───── Selected excerpt ─────

NM14 scales much better than BCCO10 in these workloads, slightly exceeding the performance of the OCC-ABtree. This is because searches in BCCO10 have to restart many times because of frequent updates along the path to the frequently-accessed keys. A notable outlier in the skewed update-heavy workloads is the SplayList, which had relatively poor read-mostly performance but matches the performance of NM14 and the LF-ABtree on the skewed update-only workload. This may be partially because the SplayList never frees memory (simply marking keys as deleted instead), so reinserting a key that was once in the SplayList requires no memory allocation (which normally adds considerable overhead to the other data structures). This approach is quite efficient in our microbenchmark, but might be less so if the set of keys that are ever inserted is much larger than the set of keys that are typically in the dictionary.

Refer to caption
Refer to caption
Figure 16. YCSB throughput on Workload A. x-axis: number of threads. y-axis: transactions per μ\mus.

6.2. YCSB

The Yahoo! Cloud Serving Benchmark (YCSB) is a standard tool for benchmarking concurrent database indices (Cooper et al., 2010). We run the benchmark using the above data structures as the database index. We run Workload A (50% reads, 50% writes, Zipf factor 0.5) from the YCSB standard workloads, with a uniform access distribution and an initial data structure size of 100M (Figure 16). Figure 16 does not contain the SplayList since it does not reclaim memory and consequently caused the system to run out of memory. Note that the writes in the YCSB workload are to the database itself, not the index. That is, a YCSB write simply reads the row pointer from the index, then locks the row, updates it, and unlocks it (without modifying the index). As a result, the results are closest to our microbenchmark uniform read-mostly workload.

6.3. Persistence experiments

Of the concurrent persistent trees in Section 2, only the FPTree and RNTree have publicly available implementations that passed our validation scheme (both implementions were from (Liu et al., 2019)). However, these implementations do not reclaim memory.

Figure 17 shows the results of our microbenchmark on our persistent memory machine. Even with the overhead of reclaiming memory, the p-OCC-ABtree and p-Elim-ABtree outperform both the FPTree and the RNTree on all thread counts. (Results on smaller/larger key ranges and different update percentages were similar). In the uniform case, the FPTree performs similarly to our trees at low thread counts but exhibits extreme negative scaling when running on 2 sockets (96 threads). However, this might be an artifact of this particular implementation, since the original paper shows better scaling on 2 sockets. The RNTree performs worse than the FPTree on uniform workloads, but slightly better on the Zipfian workload. Both the FPTree and RNTree also exhibit negative scaling in the Zipfian case, even when running on only one socket.

───── Records provided ─────

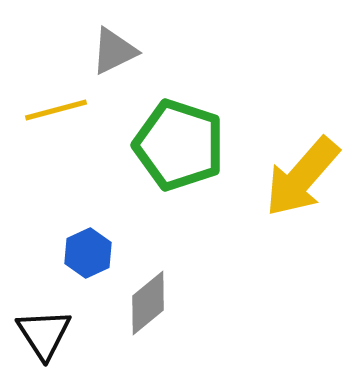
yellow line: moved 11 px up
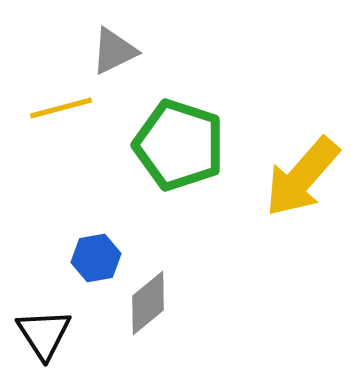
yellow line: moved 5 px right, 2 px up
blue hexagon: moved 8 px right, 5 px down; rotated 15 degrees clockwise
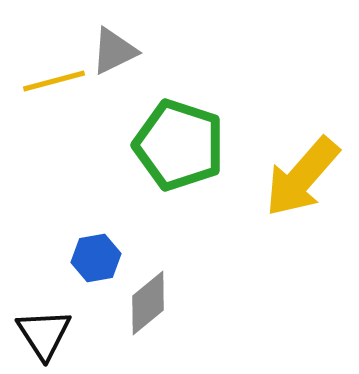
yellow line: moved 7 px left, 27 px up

─────
───── Records provided ─────

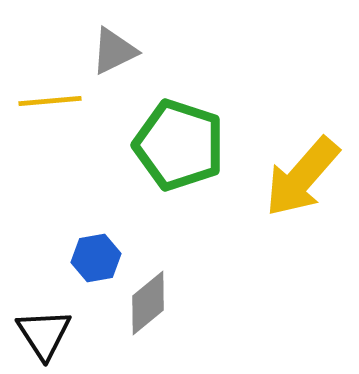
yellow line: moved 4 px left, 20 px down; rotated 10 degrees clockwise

─────

> **Short task 1**: From the benchmark excerpt above, list every data structure named in the paragraph that starts with "Figure 17 shows the results".
> **Short task 2**: Rewrite the benchmark excerpt starting at the words "6.3. Persistence experiments" and ending after "not reclaim memory.", and put "verification scheme" in place of "validation scheme".

> **Full response 1**: p-OCC-ABtree, p-Elim-ABtree, FPTree, RNTree

> **Full response 2**:
6.3. Persistence experiments

Of the concurrent persistent trees in Section 2, only the FPTree and RNTree have publicly available implementations that passed our verification scheme (both implementions were from (Liu et al., 2019)). However, these implementations do not reclaim memory.